One hundred and fifty physicians, some of them promoting a single-payer system, met at the White House Monday to discuss healthcare reform.

Paul Hochfeld, MD, an emergency room physician and advocate for a single-payer system, said the current health reform bills on the table will not fix the healthcare crisis. "They will only perpetuate the miserable situation we presently have," he said.

Hochfield, representing Physicians for a National Health Program, an organization of 17,000 doctors supporting a single-payer national health insurance, was not initially invited to the White House meeting but was issued an invitation while campaigning outside the White House gate that morning.
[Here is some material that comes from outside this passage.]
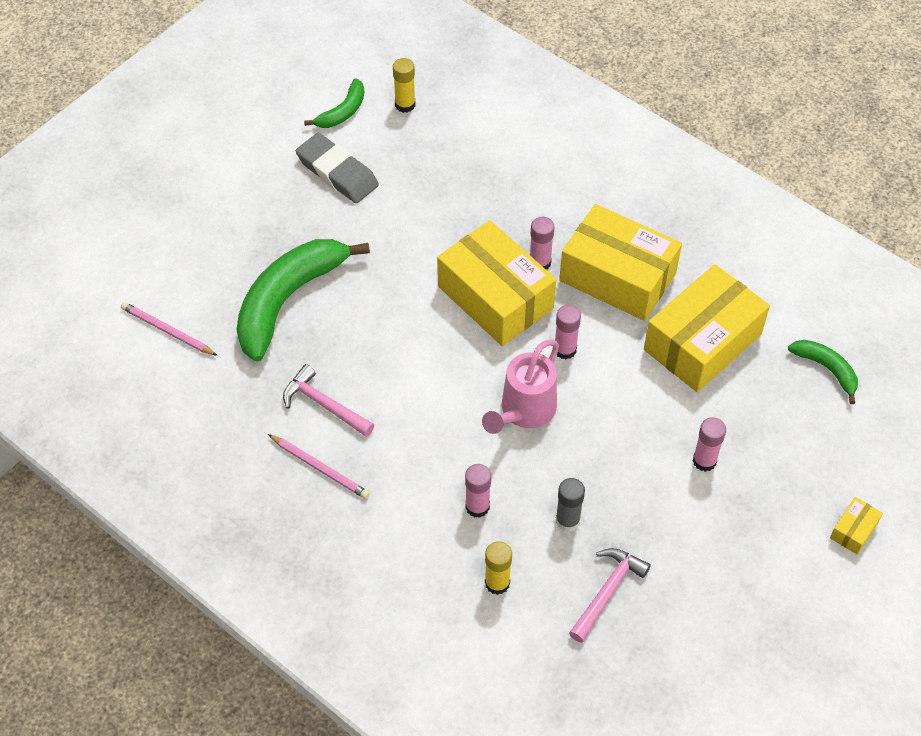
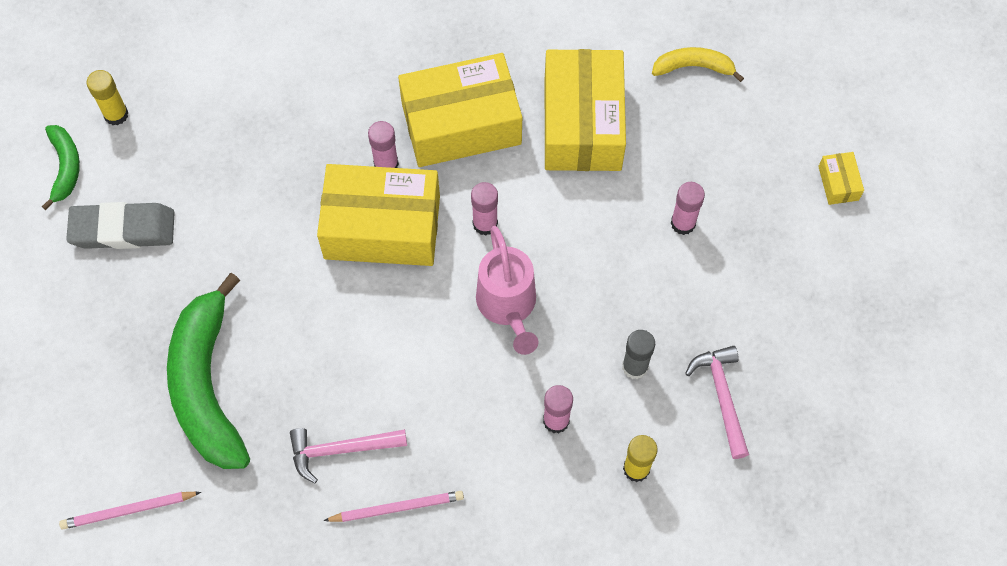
camera: 45 degrees left, 10 degrees up
green banana [788,340,858,404] -> yellow banana [652,47,744,82]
He called President Barack Obama's health reform plan incremental, and said it would leave for-profit, private insurance industry in the driver's seat. "The insurance companies will continue to deny claims and raise premiums," he said. "Tens of millions will remain uninsured and underinsured. There will be no cost control."

Hochfield said the president should propose expanding Medicare to cover all Americans.

Hochfeld is the leader of just-completed "Mad As Hell Doctors Tour," a 26-city, cross-country tour advocating "an expanded and improved Medicare for all."

The White House meeting comes as the Senate Finance Committee prepares to vote on a reform bill that is not expected to include a proposal to expand healthcare coverage to uninsured Americans through a public plan. Obama, like most Democrats in Congress, supports a public health option that would give the uninsured an opportunity to purchase government-run health insurance.

The public health option would also help to keep insurance companies "honest," Obama has said.